The group also timed the cars around the racetrack.Would the turbo have an advantage in that scenario? You will have to watch the video to find out. We aren't going to spoil this good story by TFL Cars.

If you think you know why the higher-power Spider Abarth can't seem to beat the Miata in a sprint, let us know in the comments below.

Related Stories:
2017 Fiat 124 Spider Abarth Faster Than Miata On Racetrack (Roadcourse)
Why the 2017 Mazda MX-5 Miata is Faster Than the Fiat 124 Spider Abarth (0-60 MPH)
2018 Fiat Spider Abarth vs. Mazda Miata RF Track Day Comparison - The Surprise Winner


Patrick Rall    April 16, 2018 - 5:30PM

To properly disprove the greater impact of NA engines compared to forced induction engines at high altitude, they would have needed to test the cars at sea level and then at altitude. This test only proves that any difference in the impact of the thinner air isnt significant enough to make up for the general performance advantages of the Mazda. Really, performance numbers for all three cars comparing their times at sea level and at high altitude would have been far more useful than comparing three cars at high altitude.

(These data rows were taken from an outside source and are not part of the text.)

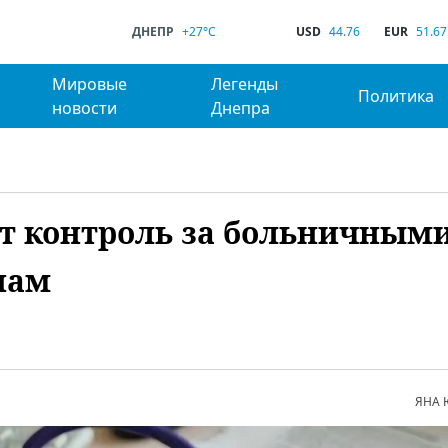
ДНЕПР
+27°C
USD
44.76
EUR
51.67
Мировые
Легенды
Политика
новости
Днепра
т контроль за больничными
нам
ЯНА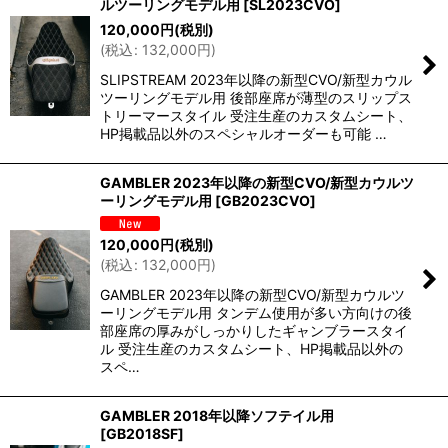
ルツーリングモデル用
[
SL2023CVO
]
120,000
円
(税別)
(
税込
:
132,000
円
)
SLIPSTREAM 2023年以降の新型CVO/新型カウル
ツーリングモデル用 後部座席が薄型のスリップス
トリーマースタイル 受注生産のカスタムシート、
HP掲載品以外のスペシャルオーダーも可能 …
GAMBLER 2023年以降の新型CVO/新型カウルツ
ーリングモデル用
[
GB2023CVO
]
120,000
円
(税別)
(
税込
:
132,000
円
)
GAMBLER 2023年以降の新型CVO/新型カウルツ
ーリングモデル用 タンデム使用が多い方向けの後
部座席の厚みがしっかりしたギャンブラースタイ
ル 受注生産のカスタムシート、HP掲載品以外の
スペ…
GAMBLER 2018年以降ソフテイル用
[
GB2018SF
]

chrispy (not verified)    May 4, 2018 - 3:03PM

I think the noticible turbo-lag of the Fiat 1.6 is accountable for perhaps half a second (maybe more) difference 0-60 at sea-level, as boost is pulled/waste-gated on every manual-trans shift. This lag can only be exacerbated at altitude by the thinner air and lower ambient atmosperic pressure, as the turbo needs to reach a higher speed to produce as much boost (absolute air charge-density/pressure) as at sea level. A good tuner might be able to patch this up in the engine controller software without the need to switch to a turbo with a lower A/R ratio.

Mike Lang (not verified)    April 30, 2019 - 8:18PM

I see so many reports that basically talk about the 124 turbo lag and summize the Mazda is better. For the Abarth, The source of the engines issue is not its turbo or the multi air engine. They are actually quite an amazing pair. They sadly are just delivered with some bad parts. The problem lies with a small part in the engine called the diverter valve. Rather than go for a metal part, They use a plastic part with a plastic plunger. This causes poor engagement and disengagement of the air diverter valve and leads to spotty acceleration. It also allows for air seepage as it does not seal well and also the plunger has a tendency to not close properly. The poor seal and when it doesn’t seal sends all that air elsewhere and not into the turbo which leads to the lag and poor pickup. I solved this with a part called GFB diverter valve sold online. It solves the engines lag and makes my abarth very reliable on pickup. It’s sad fca opted for such a poorly manufactured and frankly very brittle part but for turbo lovers I can’t stress enough that if you want a fast car, get the abarth 124 and spend a few dollars putting some better parts in it and you have a rocket. FCA parts are cheaper than Mazda and there are more performance upgrades that can be had for the money for this 1.4t. While it’s true you could just buy a Mazda and not buy aftermarket parts, what’s the fun in that when you end up in a car that everyone else has?

Cal (not verified)    December 17, 2020 - 11:40PM

In reply to by Mike Lang (not verified)

Though I agree with much of whatt Mike Lang has stated, the one part I do not agree with at all is cost of parts. I know of very few components that are in common between the Spider and the Miata in which the FCA's equivalent is of less cost. Typically it's the complete opposiate. Anything that's an OEM Mazda part that's rebranded as MOPAR will cost at least twice as much.

With upgarded components, many of which should have been incorporated as OEM on the Spider, and a decent tune, the Abarth will absolutely snot a Miata on the 1/4 mile, and don't even dream of a comparison on a twisty, curvy road course. The Abarth's suspension and tuning have proven over and over that iit's far superior once you enter that driving environment.